L’équité n’impose pas en revanche de faire application des dispositions de l’article 700 du code de procédure civile au profit de Mme [Z] épouse [G] à ce stade, dès lors qu’il n’est pas démontré que le refus de son frère de signer un partage amiable repose sur des motifs injustifiés et déraisonnables.

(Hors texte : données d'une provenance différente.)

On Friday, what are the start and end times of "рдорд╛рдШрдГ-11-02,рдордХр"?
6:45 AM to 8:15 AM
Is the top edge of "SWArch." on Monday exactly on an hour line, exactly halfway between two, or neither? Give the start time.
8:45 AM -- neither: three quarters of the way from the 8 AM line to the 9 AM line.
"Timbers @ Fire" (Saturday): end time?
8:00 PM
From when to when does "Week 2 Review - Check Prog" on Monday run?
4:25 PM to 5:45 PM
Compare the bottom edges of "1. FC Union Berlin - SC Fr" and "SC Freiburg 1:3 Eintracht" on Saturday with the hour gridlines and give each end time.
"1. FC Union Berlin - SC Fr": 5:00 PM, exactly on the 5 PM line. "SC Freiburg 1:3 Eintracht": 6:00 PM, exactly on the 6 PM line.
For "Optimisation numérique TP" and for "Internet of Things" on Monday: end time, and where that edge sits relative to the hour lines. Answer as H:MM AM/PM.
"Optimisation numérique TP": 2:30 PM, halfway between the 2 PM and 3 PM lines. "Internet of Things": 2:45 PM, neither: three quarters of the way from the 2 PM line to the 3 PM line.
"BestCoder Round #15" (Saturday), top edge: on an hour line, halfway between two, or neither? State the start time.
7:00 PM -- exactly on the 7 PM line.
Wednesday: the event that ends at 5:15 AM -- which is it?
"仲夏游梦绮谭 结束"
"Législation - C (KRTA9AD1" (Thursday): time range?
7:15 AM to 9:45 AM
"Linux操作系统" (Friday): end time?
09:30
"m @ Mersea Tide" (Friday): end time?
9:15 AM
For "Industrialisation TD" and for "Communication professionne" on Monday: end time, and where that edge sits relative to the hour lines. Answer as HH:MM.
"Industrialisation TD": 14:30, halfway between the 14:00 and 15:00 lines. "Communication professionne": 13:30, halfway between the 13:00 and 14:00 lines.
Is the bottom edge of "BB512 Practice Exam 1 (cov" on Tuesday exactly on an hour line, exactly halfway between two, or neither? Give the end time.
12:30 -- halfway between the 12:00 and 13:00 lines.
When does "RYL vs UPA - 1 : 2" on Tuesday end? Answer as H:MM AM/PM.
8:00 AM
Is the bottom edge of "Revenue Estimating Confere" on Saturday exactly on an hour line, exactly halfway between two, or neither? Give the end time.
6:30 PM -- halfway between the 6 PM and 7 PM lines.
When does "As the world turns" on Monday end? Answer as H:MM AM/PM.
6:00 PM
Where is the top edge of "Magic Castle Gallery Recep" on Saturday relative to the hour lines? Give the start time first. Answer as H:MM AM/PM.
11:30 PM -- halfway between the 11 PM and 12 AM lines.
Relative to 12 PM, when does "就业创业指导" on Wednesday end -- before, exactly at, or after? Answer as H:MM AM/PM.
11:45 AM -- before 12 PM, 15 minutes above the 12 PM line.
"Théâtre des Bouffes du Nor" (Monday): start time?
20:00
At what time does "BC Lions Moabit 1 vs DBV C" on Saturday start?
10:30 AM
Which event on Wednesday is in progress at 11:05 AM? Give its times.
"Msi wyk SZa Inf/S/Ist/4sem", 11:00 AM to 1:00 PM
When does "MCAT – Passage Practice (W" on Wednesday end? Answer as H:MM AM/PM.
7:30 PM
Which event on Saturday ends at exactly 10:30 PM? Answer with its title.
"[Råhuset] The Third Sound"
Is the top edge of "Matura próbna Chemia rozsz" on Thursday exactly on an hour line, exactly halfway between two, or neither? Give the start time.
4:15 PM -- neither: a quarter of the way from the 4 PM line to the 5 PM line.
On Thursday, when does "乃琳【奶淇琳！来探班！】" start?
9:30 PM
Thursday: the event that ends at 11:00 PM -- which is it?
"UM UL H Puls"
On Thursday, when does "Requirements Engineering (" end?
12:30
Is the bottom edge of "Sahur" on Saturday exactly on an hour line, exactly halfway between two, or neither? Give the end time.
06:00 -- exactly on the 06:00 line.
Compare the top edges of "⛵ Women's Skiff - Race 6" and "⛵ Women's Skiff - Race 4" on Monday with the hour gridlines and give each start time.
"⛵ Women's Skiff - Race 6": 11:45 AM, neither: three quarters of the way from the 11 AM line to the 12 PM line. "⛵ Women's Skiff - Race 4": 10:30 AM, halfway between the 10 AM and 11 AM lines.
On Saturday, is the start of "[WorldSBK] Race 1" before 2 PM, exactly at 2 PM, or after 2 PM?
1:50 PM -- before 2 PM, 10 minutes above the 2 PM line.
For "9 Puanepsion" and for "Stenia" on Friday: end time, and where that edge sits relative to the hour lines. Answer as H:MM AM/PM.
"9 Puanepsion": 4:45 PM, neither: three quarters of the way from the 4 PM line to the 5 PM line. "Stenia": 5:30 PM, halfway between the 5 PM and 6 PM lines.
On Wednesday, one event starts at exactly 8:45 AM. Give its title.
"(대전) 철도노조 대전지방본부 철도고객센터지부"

Enfin, il convient de rappeler que le présent jugement est exécutoire de plein droit par provision.
PAR CES MOTIFS
Le tribunal statuant publiquement, par jugement réputé contradictoire, en premier ressort et par mise à disposition au greffe;
Ordonne l’ouverture des opérations de compte liquidation partage de la succession de M. [A] [Z], décédé à [Localité 3] le [Date décès 1] 2021;
Désigne Me [K] [O], notaire à [Localité 4], pour y procéder;
Dit qu’en cas d’empêchement du notaire désigné, il pourra être remplacé sur simple ordonnance,
Commet le juge spécifiquement désigné au sein du tribunal judiciaire d’Arras en qualité de juge commis pour la surveillance de ces opérations;
Enjoint aux parties d’apporter, dès le premier rendez-vous auprès du notaire, toutes les pièces justificatives des créances invoquées,
Rappelle que le notaire désigné pourra s'adjoindre, si la valeur ou la consistance des biens le justifie, un expert choisi d'un commun accord entre les parties ou à défaut désigné par le juge commis ;
Rappelle qu’en application des articles 1364 et suivants du code de procédure civile:
- le notaire désigné dispose d’un délai d’un an à compter de la première réunion des parties pour dresser un état liquidatif qui établit les comptes entre copartageants, la masse partageable, les droits des parties, la composition des lots à répartir. Ce délai est suspendu en cas de désignation d’un expert et jusqu’à la remise du rapport ;
- le notaire désigné convoque d’office les parties et leurs avocats et demande la production de tout document utile à l’accomplissement de sa mission ; il leur impartit des délais pour produire les pièces sollicitées, rend compte au juge des difficultés rencontrées et peut solliciter de lui toute mesure de nature à faciliter le déroulement des opérations (injonctions, astreintes, désignation d’un expert en cas de désaccord, désignation d’un représentant à la partie défaillante, conciliation en sa présence devant le juge, vente forcée d’un bien...) ;
- si un acte de partage amiable est établi, le notaire en informe le juge qui constate la clôture de la procédure, étant rappelé que les parties peuvent, à tout moment, abandonner les voies judiciaires et réaliser un partage amiable;
- en cas de désaccord des copartageants sur le projet d’état liquidatif dressé par le notaire, ce dernier transmet au juge un procès-verbal reprenant les dires des parties ainsi que le projet d’état liquidatif ;
- le procès-verbal de dires dressé par le notaire est le plus exhaustif possible, il reprend tous les points d’ accord et de désaccord subsistant entre les parties et il est rappelé aux parties que ce qui n’ aura pas été consigné dans leurs dires sera réputé ne plus faire difficulté et mention de ce rappel est effectuée dans l’ acte;
- le notaire perçoit directement ses émoluments auprès des parties ;
Déboute Mme [F] [Z] épouse [G] de sa demande formée au titre de l’article 700 du code de procédure civile;
Rappelle que le présent jugement est exécutoire de plein droit par provision;
Dit que les dépens seront employés en frais privilégiés de partage judiciaire, avec application de l’article 699 du code de procédure civile.
Ainsi jugé et prononcé par mise à disposition les jour, mois et an susdit, et le président a signé avec le greffier.